The respondent’s three decision letters have to be read in combination. Those letters contain a very detailed consideration of the circumstances of the four grandchildren and, indeed, the impact upon them if the applicant were not in the UK. The respondent had well in mind the applicant’s claim based upon the caring role which she had provided for her grandchildren since she arrived in the UK in 2002. That, no doubt, was part of the basis upon which the applicant had previously been granted two periods of leave. The respondent’s decision letter of 12 May 2015 (which I have set out above) in particular deals at length with the position of the children including that of R and her history of mental health issues including self-harm. The respondent specifically took into account the evidence from R’s headmaster in that regard. In my judgement, the Secretary of State was entitled to take into account that if there were any reoccurrence in relation to R and there was no up-to-date medical or other evidence about that, then support was available in the UK both from the NHS, social services and, indeed, support organisations.
I do not accept Ms Rutherford’s submissions. In my judgement, the respondent has given very careful consideration to the evidence relating to the grandchildren’s best interests and her reasons, particularly in her decision letters of 12 May 2015 and 7 October 2015 where she very fully and thoroughly deals with those matters. It is clear that the Secretary of State took into account the grandchildren’s best interests in reaching her conclusion that there were no “exceptional” circumstances so as justify the grant of leave outside the Rules under Art 8. There can be no challenge to the respondent’s overall assessment of proportionality under Art 8 as leave was not granted on that ground. That was, in my view, for the entirely plain and obvious reason that it is wholly unarguable that the respondent’s approach to Art 8 was unlawful.
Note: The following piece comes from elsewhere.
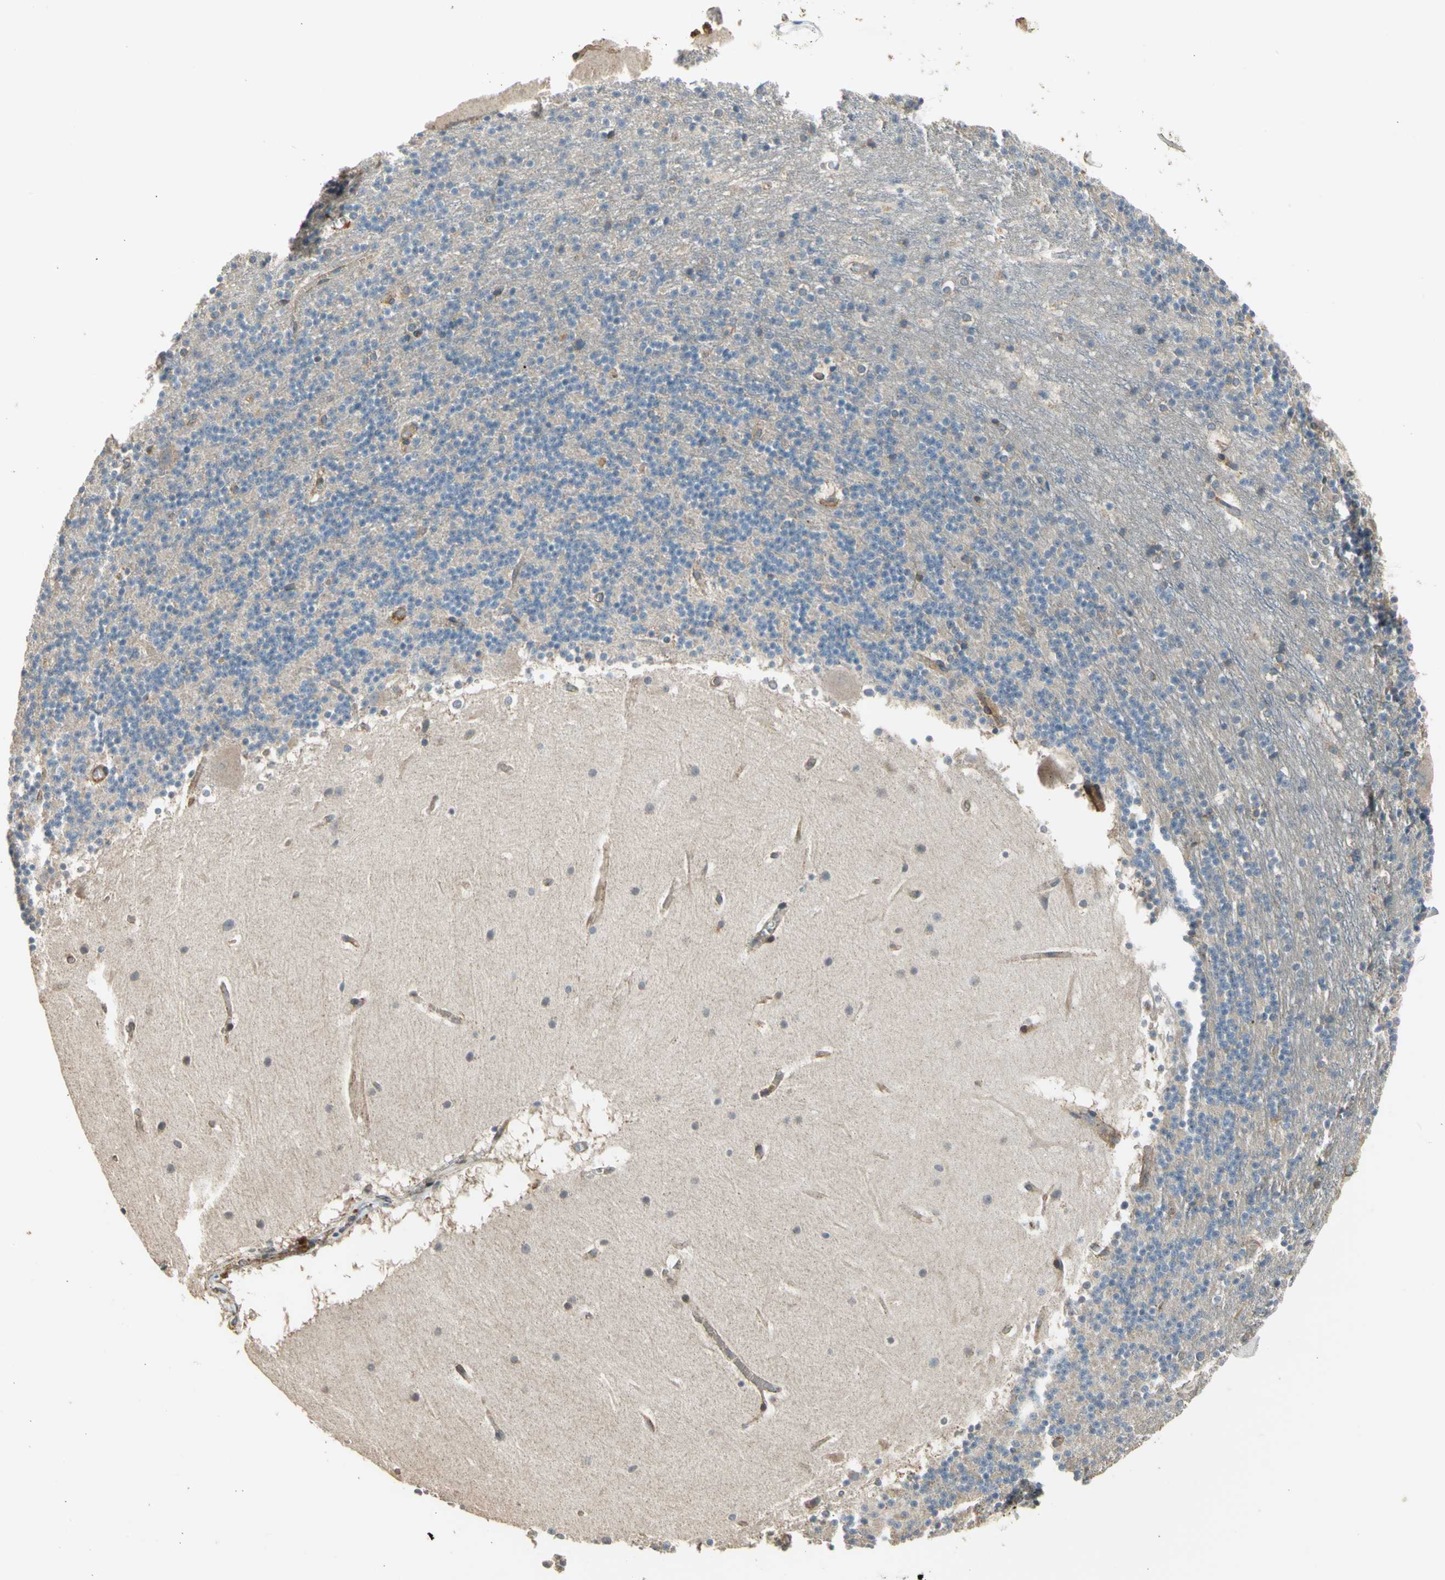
{"staining": {"intensity": "negative", "quantity": "none", "location": "none"}, "tissue": "cerebellum", "cell_type": "Cells in granular layer", "image_type": "normal", "snomed": [{"axis": "morphology", "description": "Normal tissue, NOS"}, {"axis": "topography", "description": "Cerebellum"}], "caption": "Normal cerebellum was stained to show a protein in brown. There is no significant expression in cells in granular layer. Nuclei are stained in blue.", "gene": "EFNB2", "patient": {"sex": "male", "age": 45}}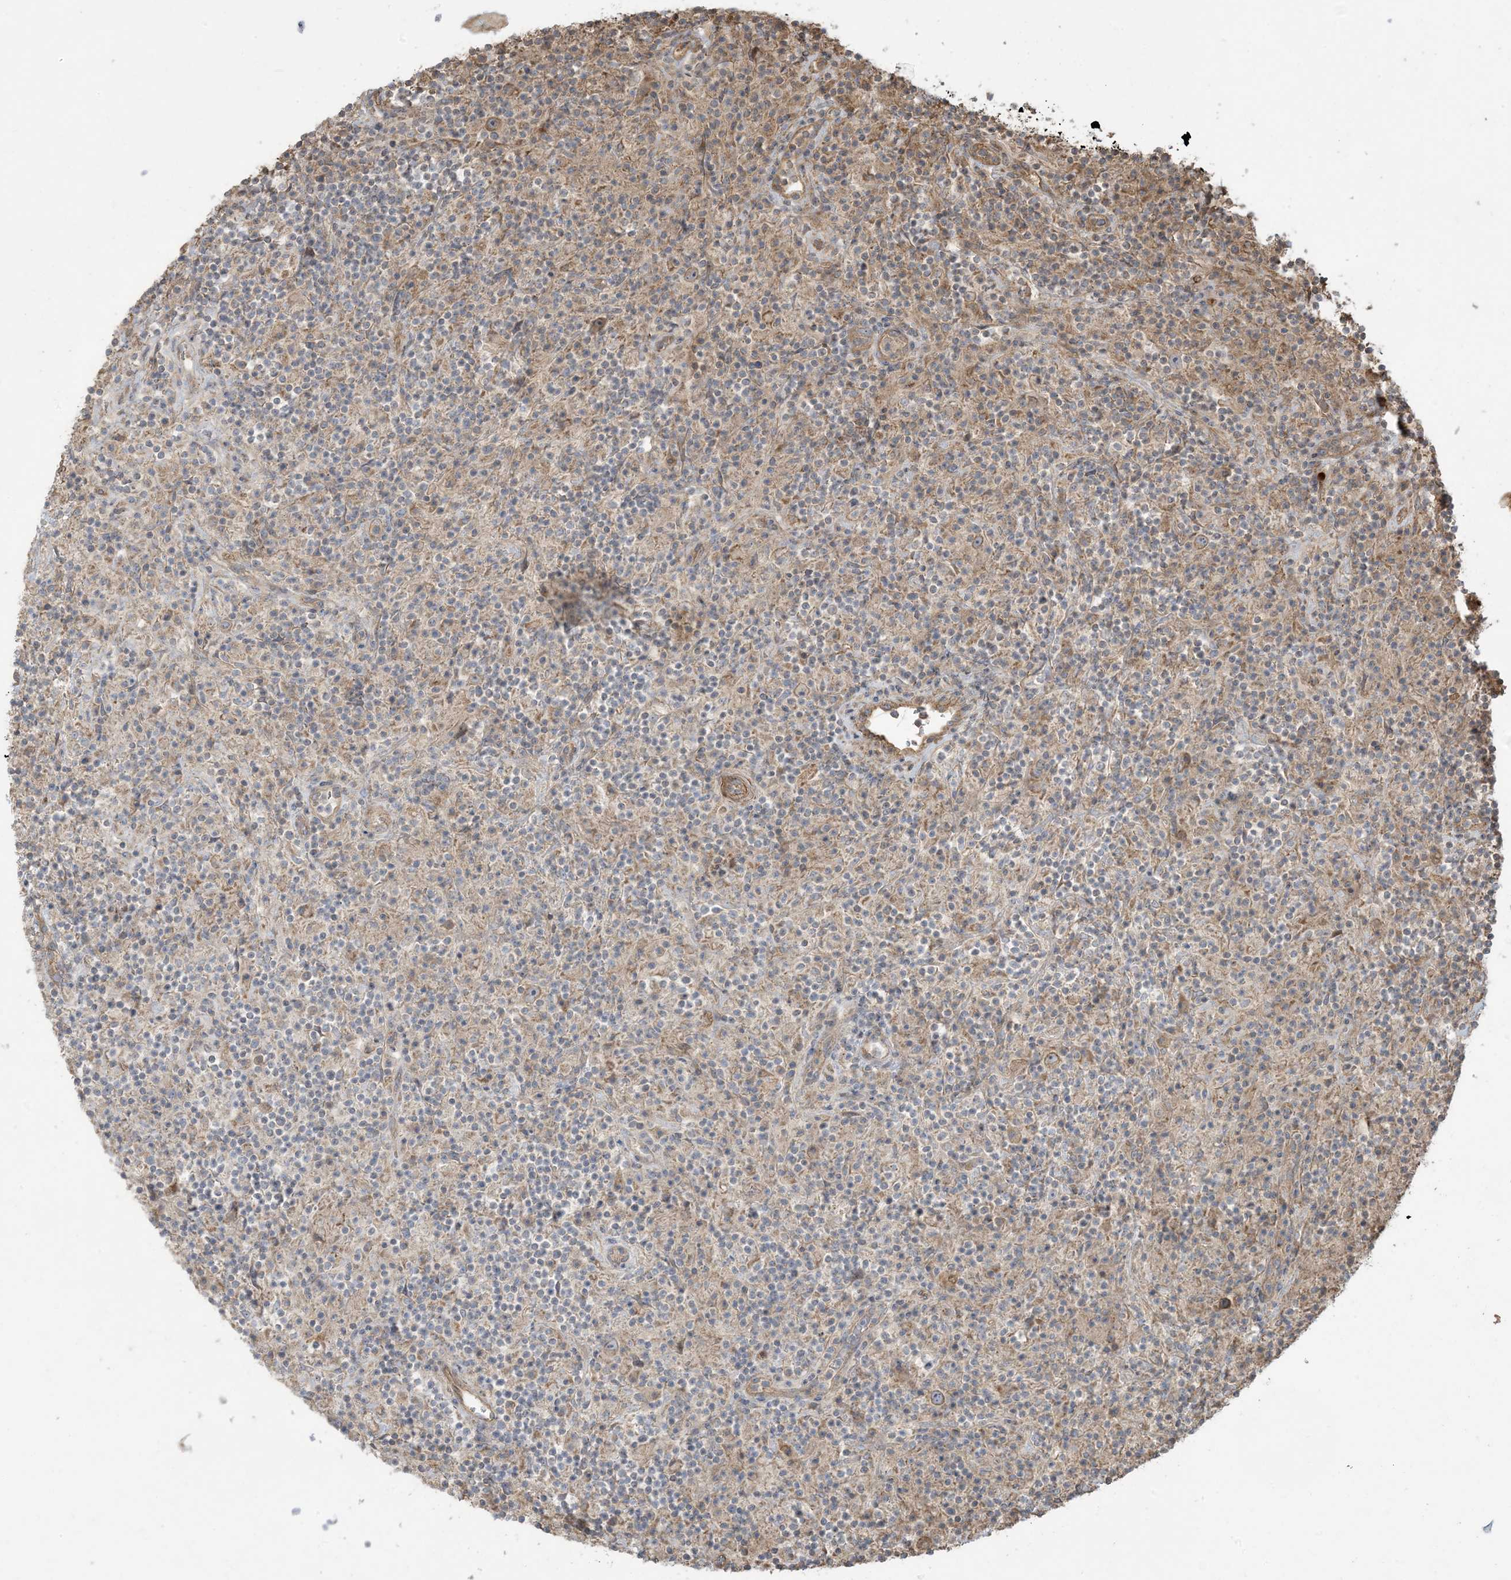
{"staining": {"intensity": "moderate", "quantity": ">75%", "location": "cytoplasmic/membranous"}, "tissue": "lymphoma", "cell_type": "Tumor cells", "image_type": "cancer", "snomed": [{"axis": "morphology", "description": "Hodgkin's disease, NOS"}, {"axis": "topography", "description": "Lymph node"}], "caption": "Protein staining of lymphoma tissue demonstrates moderate cytoplasmic/membranous expression in about >75% of tumor cells.", "gene": "KLHL18", "patient": {"sex": "male", "age": 70}}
Having properly and fully assessed the grandchildren’s best interests and fulfilled her duty under s.55 of the BCI Act 2009, the respondent’s conclusion that there was no breach of Art 8 was rational and not otherwise unlawful.
For these reasons, therefore, I reject the ground of challenge based upon s.55 of the BCI Act 2009.
3. Removal Decision
As I indicated earlier, Ms Rutherford did not renew the applicant’s application for permission to rely on ground 3 set out in the initial claim, namely that the respondent failed to apply her policy by not making an appealable removal decision. Ms Rutherford accepted that if her other grounds could not succeed, she could not succeed on this ground either. That, in my judgment, is plainly correct. There is no basis upon which the applicant could claim that she fell within the “Requests for Removal” policy either because she “has a dependant child under the age of 18 who is a British citizen” or because “there are other exceptional and compelling reasons to make a removal decision at this time.” The ground is without merit. I too would refuse permission on this ground.
Decision
For the above reasons, the claim for judicial review is dismissed.